### Activity
Extract every line in the items below that contains the string "values", treating uppercase and lowercase letters as distinct.
#####
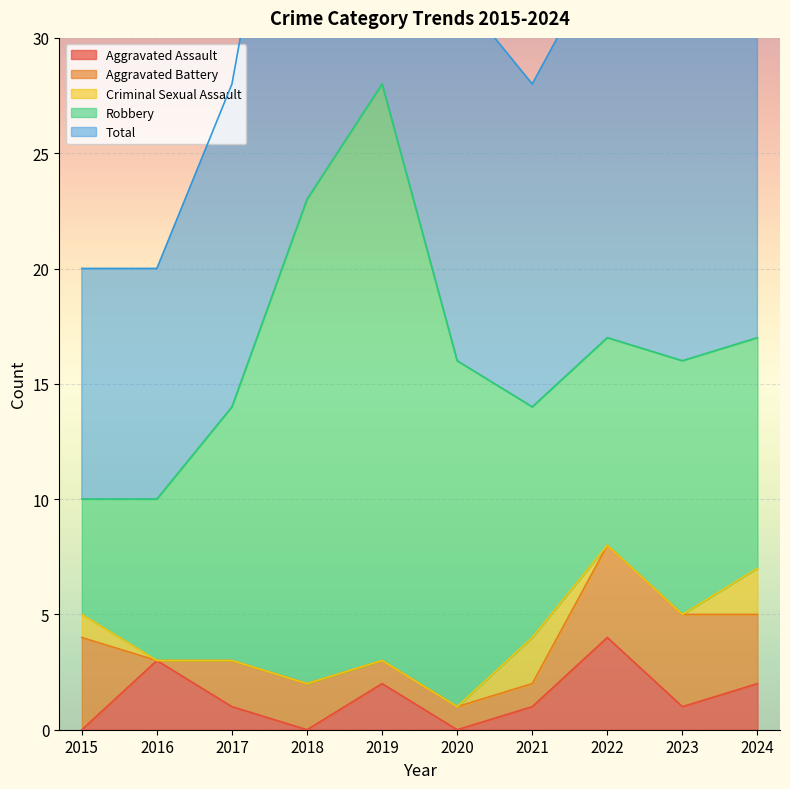

Is it true that Total equals 10 at 2015?

True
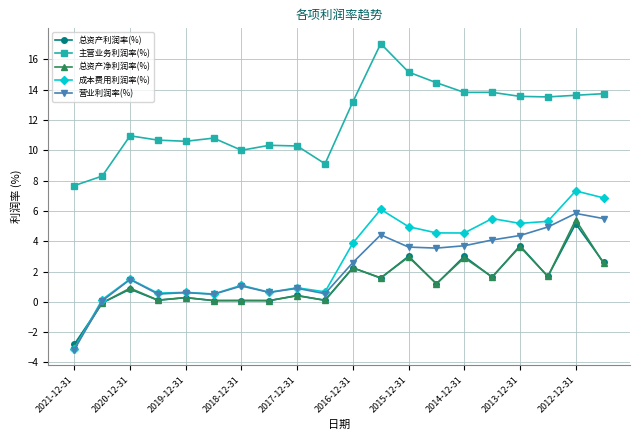

Rank the series by their maximum value, from lowest to highest.

总资产利润率(%), 总资产净利润率(%), 营业利润率(%), 成本费用利润率(%), 主营业务利润率(%)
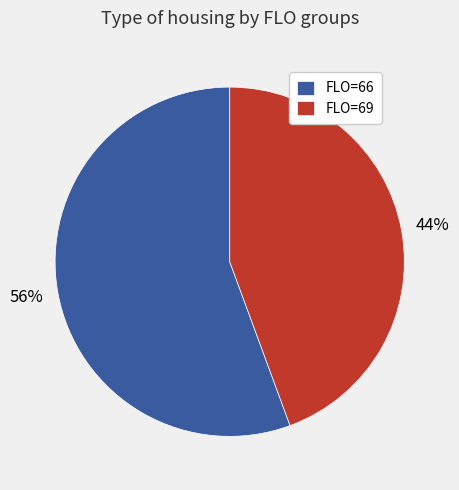

Do FLO=66 and FLO=69 together represent more than half of the pie?

Yes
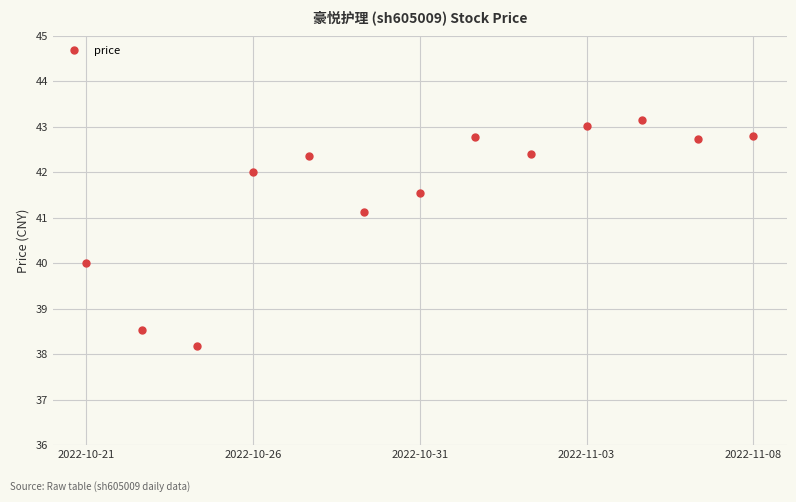

What is the difference between the second highest and minimum values?

4.8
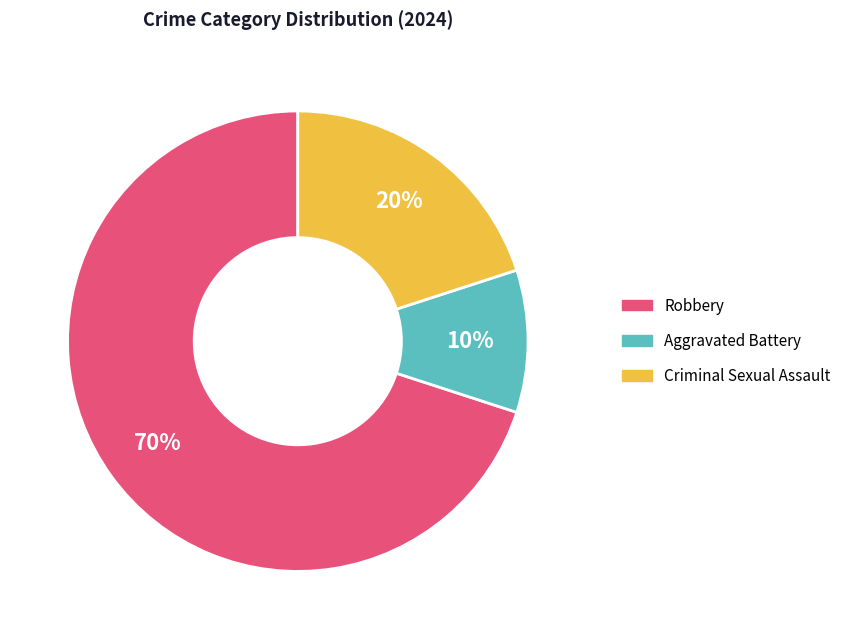

To the nearest percent, what is the combined percentage of Criminal Sexual Assault and Robbery?

90%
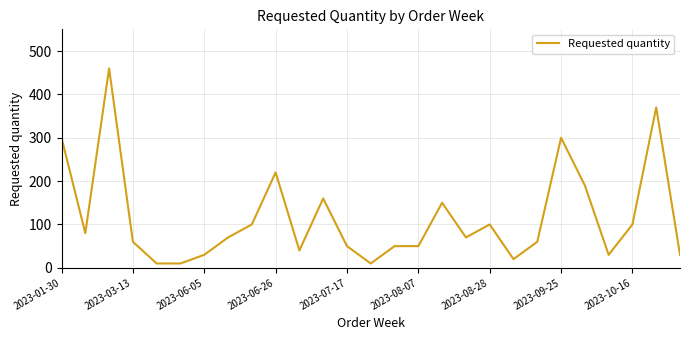

What is the greatest value displayed?

460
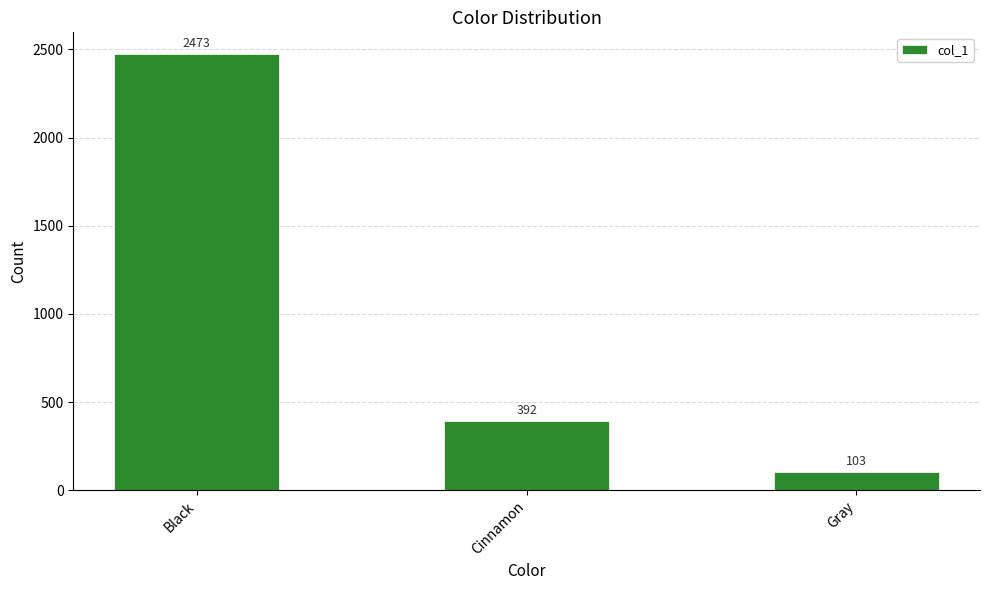

How many values are below 392?

1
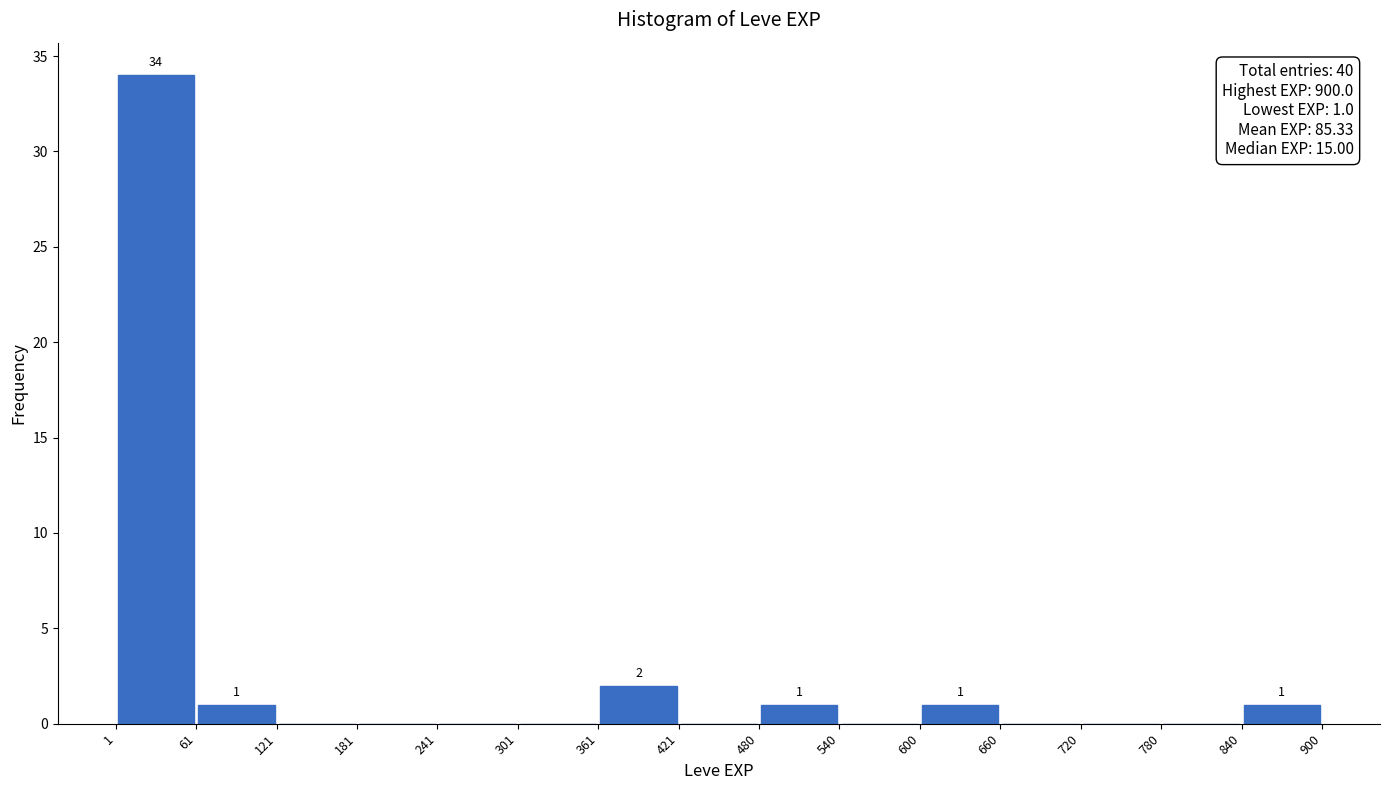

Which range on the x-axis has the tallest bar?

1 to 61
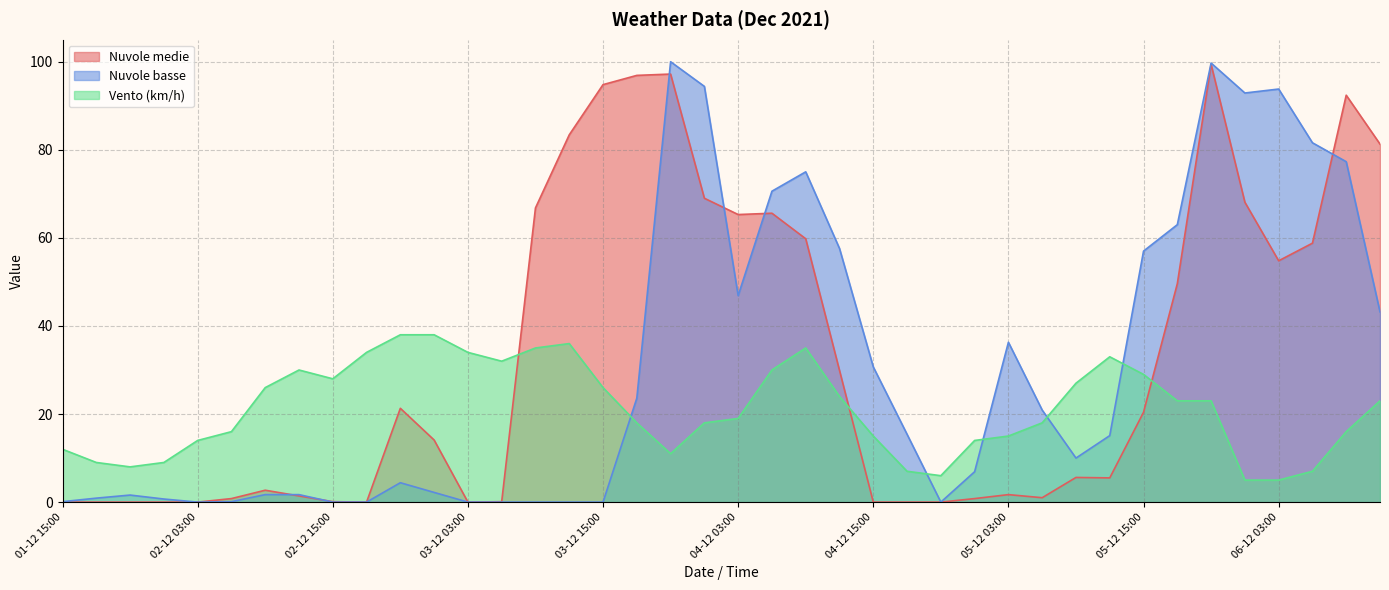

Which series has the largest range (max minus min)?

Nuvole basse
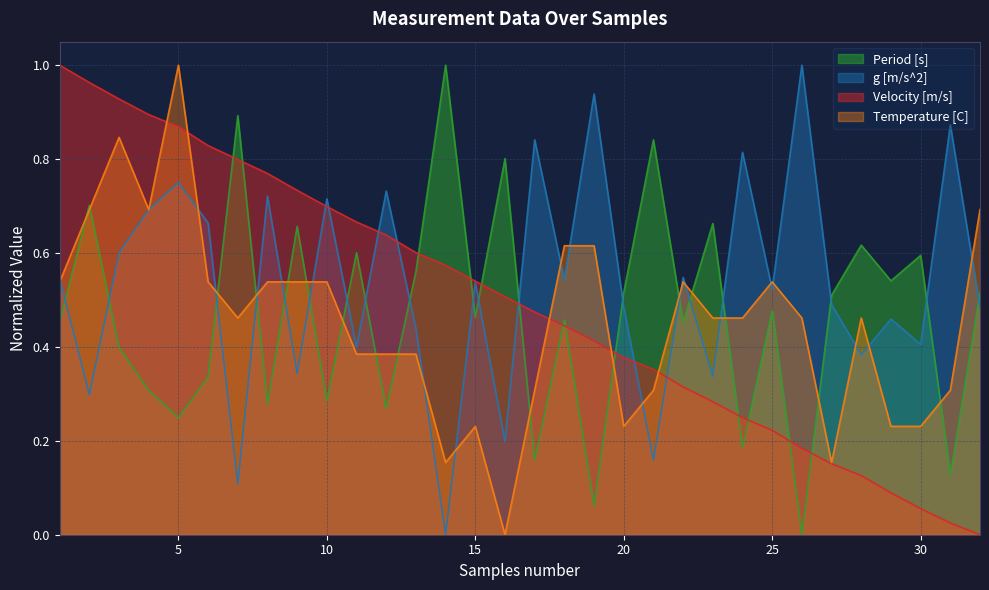

What is the sum of all Velocity [m/s] values?

15.8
#####
### Result
What is the difference between the second highest and minimum values?
How many values are below 392?
What is the sum of all Velocity [m/s] values?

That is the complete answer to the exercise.